Work to complete:
Copy every line of the entries below without changing anything, and leave the pictures out of your answer.

Available data:
>> BEGIN
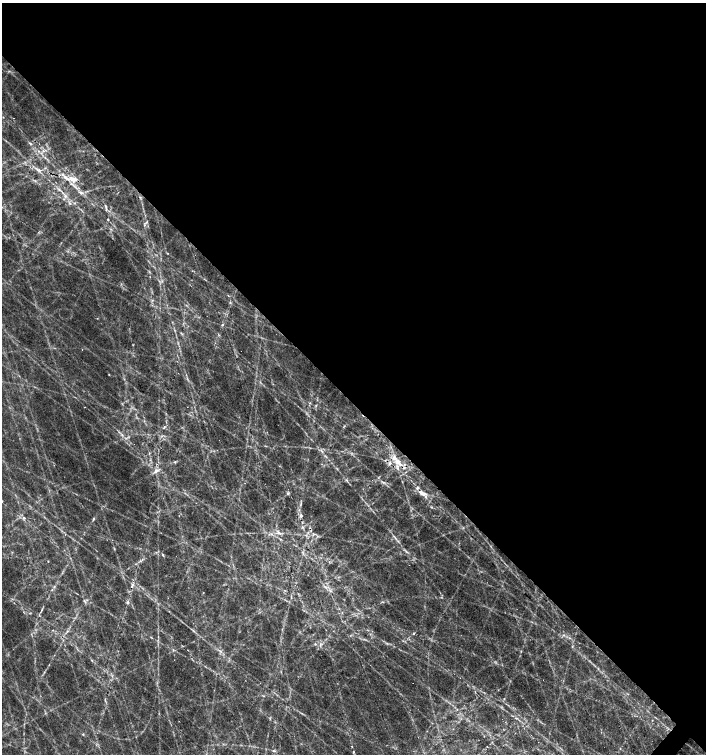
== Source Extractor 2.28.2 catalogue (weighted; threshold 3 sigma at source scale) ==
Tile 3 of 4 x 4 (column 3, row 1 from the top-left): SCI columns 2980-4387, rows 4514-6017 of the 6022 x 6017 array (HDU 1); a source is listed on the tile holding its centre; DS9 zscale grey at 2 x 2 block average (1 PNG px = mean of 2 x 2 image px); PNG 708 x 756 px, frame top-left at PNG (2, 3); no overlay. Shown black and unused: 54% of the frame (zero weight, under 2 of 3 exposures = <1% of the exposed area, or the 3 px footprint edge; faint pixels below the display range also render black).
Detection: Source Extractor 2.28.2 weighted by HDU 2 'WHT'; one run over the whole footprint, this tile lists its part. Background 0.129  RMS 0.014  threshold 0.0634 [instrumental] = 3 sigma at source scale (4.5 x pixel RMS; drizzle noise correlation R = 1.50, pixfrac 1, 0.0396/0.0396 arcsec/px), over >= 5 px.
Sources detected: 51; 7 cosmic-ray / hot-pixel residue — not listed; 4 inside a brighter listed object's ellipse — not listed separately; the other 40 listed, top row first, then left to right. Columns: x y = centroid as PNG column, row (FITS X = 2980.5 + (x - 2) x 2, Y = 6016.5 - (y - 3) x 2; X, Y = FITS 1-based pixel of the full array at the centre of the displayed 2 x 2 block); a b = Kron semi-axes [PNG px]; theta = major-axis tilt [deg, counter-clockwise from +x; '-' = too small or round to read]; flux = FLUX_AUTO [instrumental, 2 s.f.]
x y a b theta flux
30 143 6 2 -42 4.4
38 170 6 3 -30 8
72 179 12 5 -48 30
80 192 5 4 - 7.7
65 196 4 4 - 6.9
74 203 3 2 - 2.7
106 207 10 2 -84 5.9
108 220 3 2 - 2.2
222 325 3 3 - 4.8
82 349 2 2 - 2.9
109 375 3 2 - 1.4
316 405 3 3 - 2.8
84 407 2 2 - 1.7
322 451 7 2 -48 5
175 462 3 2 - 2.6
398 462 13 5 -49 35
390 464 4 3 - 7.5
156 471 9 4 38 12
346 480 3 2 - 2.9
245 483 2 2 - 1.3
422 493 12 5 -27 22
2 501 2 2 - 2
431 507 3 2 - 2.8
301 516 4 3 - 6.1
279 533 7 3 -40 8.2
395 537 11 2 -46 7.1
163 555 3 2 - 3.4
48 561 2 2 - 1.8
132 585 7 3 78 8.8
54 587 4 3 - 3.6
325 587 6 2 -35 3.3
127 602 5 2 - 3.9
42 610 5 2 - 3.9
53 630 3 2 - 1.6
67 631 4 2 - 3.6
92 660 3 2 - 2.4
504 699 3 2 - 1.9
352 746 2 2 - 1.6
274 751 3 2 - 3
353 751 3 2 - 2.5
Isophote crosses this tile's border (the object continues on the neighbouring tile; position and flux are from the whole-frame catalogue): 1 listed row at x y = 2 501
Diffuse or blended objects may show on this block-average render without a row.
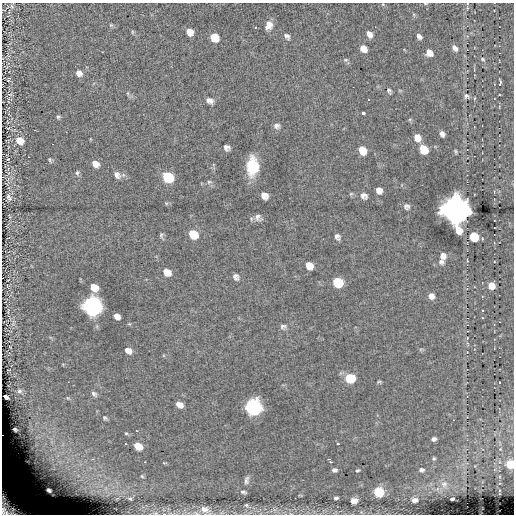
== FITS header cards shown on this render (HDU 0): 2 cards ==
NAXIS1  =                  512
NAXIS2  =                  512

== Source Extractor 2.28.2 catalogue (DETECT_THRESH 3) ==
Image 512 x 512 px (HDU 0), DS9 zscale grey, 1 PNG px = 1 image px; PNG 516 x 516 px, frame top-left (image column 1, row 512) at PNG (2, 3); no overlay
Background -0.126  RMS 5.5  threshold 16.5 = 3 sigma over >= 5 px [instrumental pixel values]
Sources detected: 105; all 105 listed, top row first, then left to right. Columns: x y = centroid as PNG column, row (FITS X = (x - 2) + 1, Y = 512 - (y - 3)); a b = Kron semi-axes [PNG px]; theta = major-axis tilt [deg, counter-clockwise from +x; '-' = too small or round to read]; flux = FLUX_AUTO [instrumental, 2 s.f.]
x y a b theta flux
>> END
Full response:
== Source Extractor 2.28.2 catalogue (weighted; threshold 3 sigma at source scale) ==
Tile 3 of 4 x 4 (column 3, row 1 from the top-left): SCI columns 2980-4387, rows 4514-6017 of the 6022 x 6017 array (HDU 1); a source is listed on the tile holding its centre; DS9 zscale grey at 2 x 2 block average (1 PNG px = mean of 2 x 2 image px); PNG 708 x 756 px, frame top-left at PNG (2, 3); no overlay. Shown black and unused: 54% of the frame (zero weight, under 2 of 3 exposures = <1% of the exposed area, or the 3 px footprint edge; faint pixels below the display range also render black).
Detection: Source Extractor 2.28.2 weighted by HDU 2 'WHT'; one run over the whole footprint, this tile lists its part. Background 0.129  RMS 0.014  threshold 0.0634 [instrumental] = 3 sigma at source scale (4.5 x pixel RMS; drizzle noise correlation R = 1.50, pixfrac 1, 0.0396/0.0396 arcsec/px), over >= 5 px.
Sources detected: 51; 7 cosmic-ray / hot-pixel residue — not listed; 4 inside a brighter listed object's ellipse — not listed separately; the other 40 listed, top row first, then left to right. Columns: x y = centroid as PNG column, row (FITS X = 2980.5 + (x - 2) x 2, Y = 6016.5 - (y - 3) x 2; X, Y = FITS 1-based pixel of the full array at the centre of the displayed 2 x 2 block); a b = Kron semi-axes [PNG px]; theta = major-axis tilt [deg, counter-clockwise from +x; '-' = too small or round to read]; flux = FLUX_AUTO [instrumental, 2 s.f.]
x y a b theta flux
30 143 6 2 -42 4.4
38 170 6 3 -30 8
72 179 12 5 -48 30
80 192 5 4 - 7.7
65 196 4 4 - 6.9
74 203 3 2 - 2.7
106 207 10 2 -84 5.9
108 220 3 2 - 2.2
222 325 3 3 - 4.8
82 349 2 2 - 2.9
109 375 3 2 - 1.4
316 405 3 3 - 2.8
84 407 2 2 - 1.7
322 451 7 2 -48 5
175 462 3 2 - 2.6
398 462 13 5 -49 35
390 464 4 3 - 7.5
156 471 9 4 38 12
346 480 3 2 - 2.9
245 483 2 2 - 1.3
422 493 12 5 -27 22
2 501 2 2 - 2
431 507 3 2 - 2.8
301 516 4 3 - 6.1
279 533 7 3 -40 8.2
395 537 11 2 -46 7.1
163 555 3 2 - 3.4
48 561 2 2 - 1.8
132 585 7 3 78 8.8
54 587 4 3 - 3.6
325 587 6 2 -35 3.3
127 602 5 2 - 3.9
42 610 5 2 - 3.9
53 630 3 2 - 1.6
67 631 4 2 - 3.6
92 660 3 2 - 2.4
504 699 3 2 - 1.9
352 746 2 2 - 1.6
274 751 3 2 - 3
353 751 3 2 - 2.5
Isophote crosses this tile's border (the object continues on the neighbouring tile; position and flux are from the whole-frame catalogue): 1 listed row at x y = 2 501
Diffuse or blended objects may show on this block-average render without a row.
== FITS header cards shown on this render (HDU 0): 2 cards ==
NAXIS1  =                  512
NAXIS2  =                  512

== Source Extractor 2.28.2 catalogue (DETECT_THRESH 3) ==
Image 512 x 512 px (HDU 0), DS9 zscale grey, 1 PNG px = 1 image px; PNG 516 x 516 px, frame top-left (image column 1, row 512) at PNG (2, 3); no overlay
Background -0.126  RMS 5.5  threshold 16.5 = 3 sigma over >= 5 px [instrumental pixel values]
Sources detected: 105; all 105 listed, top row first, then left to right. Columns: x y = centroid as PNG column, row (FITS X = (x - 2) + 1, Y = 512 - (y - 3)); a b = Kron semi-axes [PNG px]; theta = major-axis tilt [deg, counter-clockwise from +x; '-' = too small or round to read]; flux = FLUX_AUTO [instrumental, 2 s.f.]
x y a b theta flux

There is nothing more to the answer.